Cleveland Clinic Abu Dhabi is a 23-acre facility with five clinical floors, three diagnostic and treatment levels, and 13 floors of critical and acute inpatient units. The hospital has 422,681 square metres of floor space and 411 patient beds, with capacity to expand to 490. Its facilities include 321 acute care beds, 90 critical care beds, and 26 operating rooms. The hospital offers more than 50 medical and surgical specialties through eight clinical institutes. And is designed to operate five different specialist centres of excellence covering digestive disease, eye, heart and vascular disorders, neurological treatment, and respiratory and critical care.

More than 5,000 physicians from around the world applied for the initial 175 physician positions in the hospital. Those who were hired had to complete 40 interviews: 20 in the US and another 20 in Abu Dhabi. Eighty percent of the successful applicants were US-trained, and the rest were trained in Western Europe.

== Accreditations and designations ==
The Department of Health - Abu Dhabi designated Cleveland Clinic Abu Dhabi as a Centre of Excellence for stroke, adult cardiac surgery, and for multi-organ transplants.

CCAD received comprehensive stroke centre certification from the America Stroke Association, a division of the American Heart Association, in 2024.

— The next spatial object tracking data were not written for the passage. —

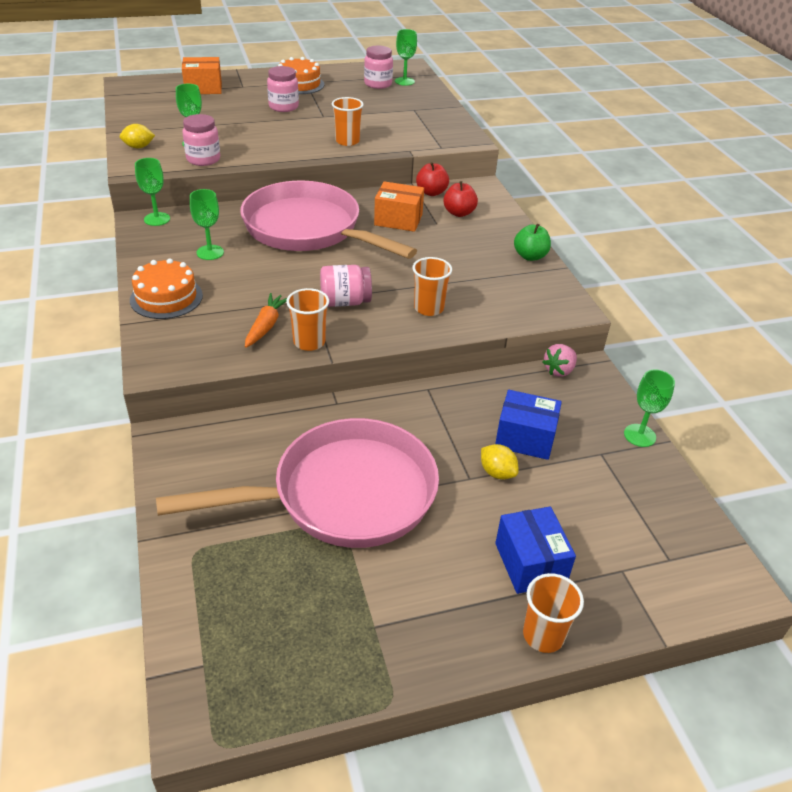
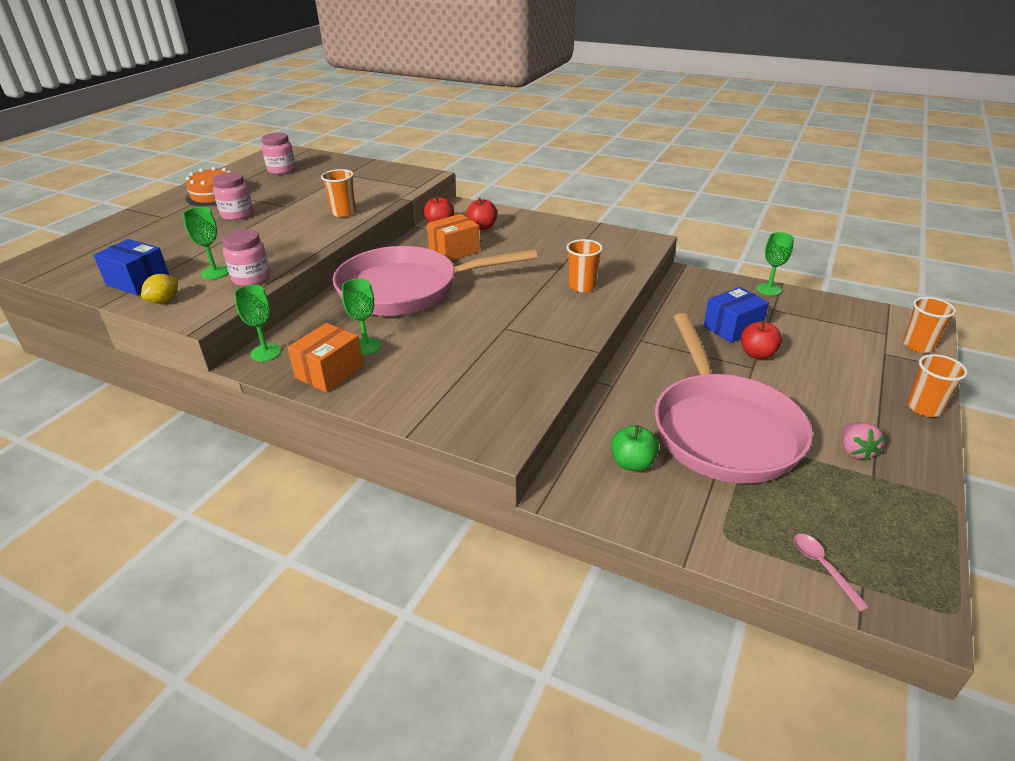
camera: 45 degrees left, 5 degrees down
orange cake [130,258,203,319] -> none
pink pan [156,418,439,548] -> pink pan turned 150 degrees clockwise [655,313,812,483]
orange box [182,57,222,94] -> orange box moved to [287,323,363,392]
orange carrot [245,293,287,348] -> none
orange cup [286,288,329,351] -> orange cup moved to [903,297,956,353]
pink jar [320,265,372,307] -> none
green goblet [395,29,417,86] -> none
yellow lemon [481,444,518,479] -> red apple [741,321,782,359]
blue box [495,507,576,594] -> blue box moved to [93,239,169,295]
green apple [514,224,551,261] -> green apple moved to [611,425,659,471]
pink strawberry [543,344,577,377] -> pink strawberry moved to [842,422,884,461]
none -> pink spoon [794,534,870,612]

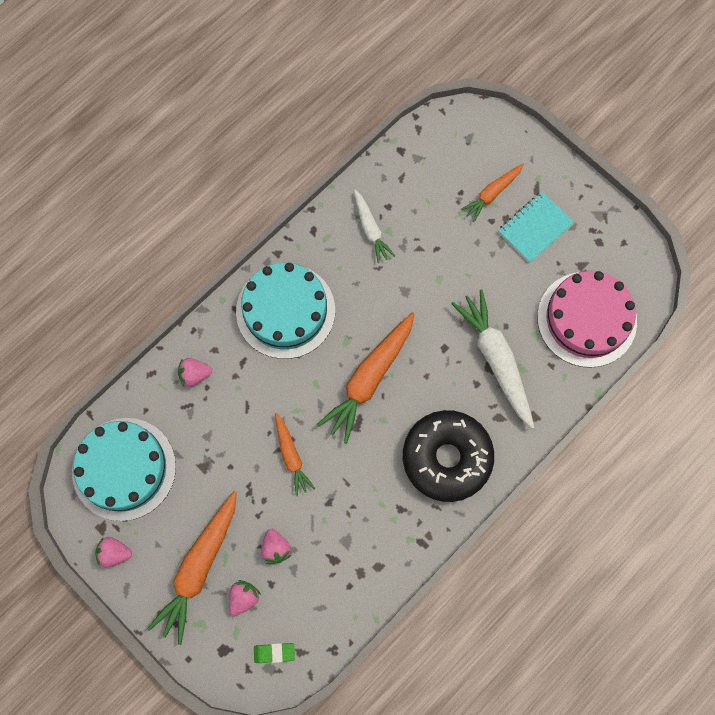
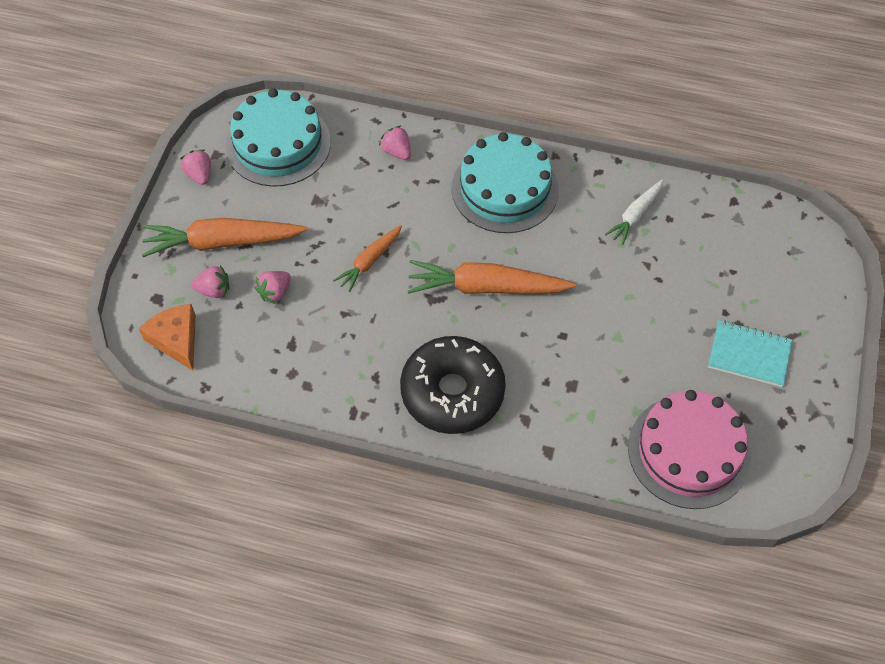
camera: 60 degrees right, 15 degrees down
green eraser [254,643,295,663] -> orange cheese [139,304,196,371]
white carrot [451,289,535,429] -> none
orange carrot [460,164,524,222] -> none

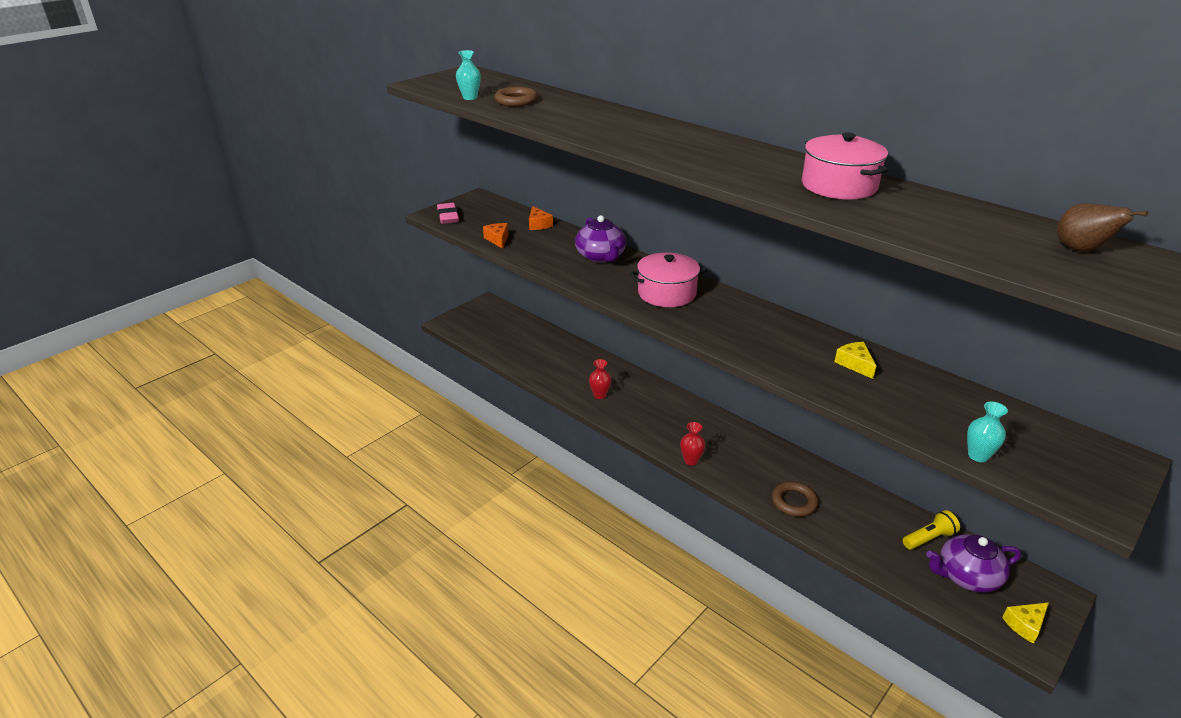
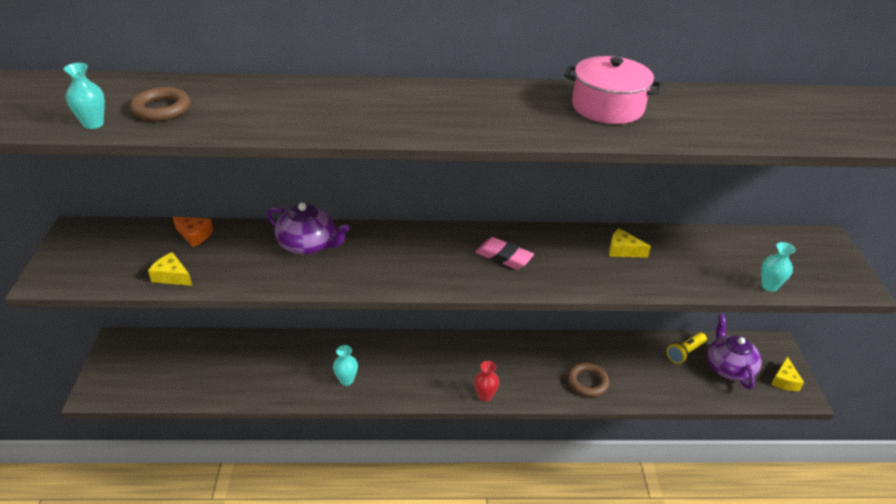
camera: 45 degrees left, 5 degrees up
pink eraser [437,203,459,224] -> pink eraser moved to [475,237,534,270]
orange cheese [483,223,509,249] -> yellow cheese [148,252,192,286]
red vase [589,359,611,399] -> turquoise vase [333,345,358,386]
pink pot [630,252,707,307] -> none
yellow flashlight [903,510,960,550] -> yellow flashlight turned 150 degrees counterclockwise [667,333,707,364]
purple teapot [926,534,1021,593] -> purple teapot turned 135 degrees clockwise [707,314,762,389]
brown pear [1057,203,1148,252] -> none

In 2025, its cardiac catheterisation laboratory received cardiac catheterisation lab accreditation with percutaneous coronary intervention from the American College of Cardiology.

The hospital has also received Magnet designation from the American Nurses Credentialing Center in 2019 and was designated for a second time in 2024. It also received accreditation from the Accreditation Council for Continuing Medical Education as a provider of continuing medical education.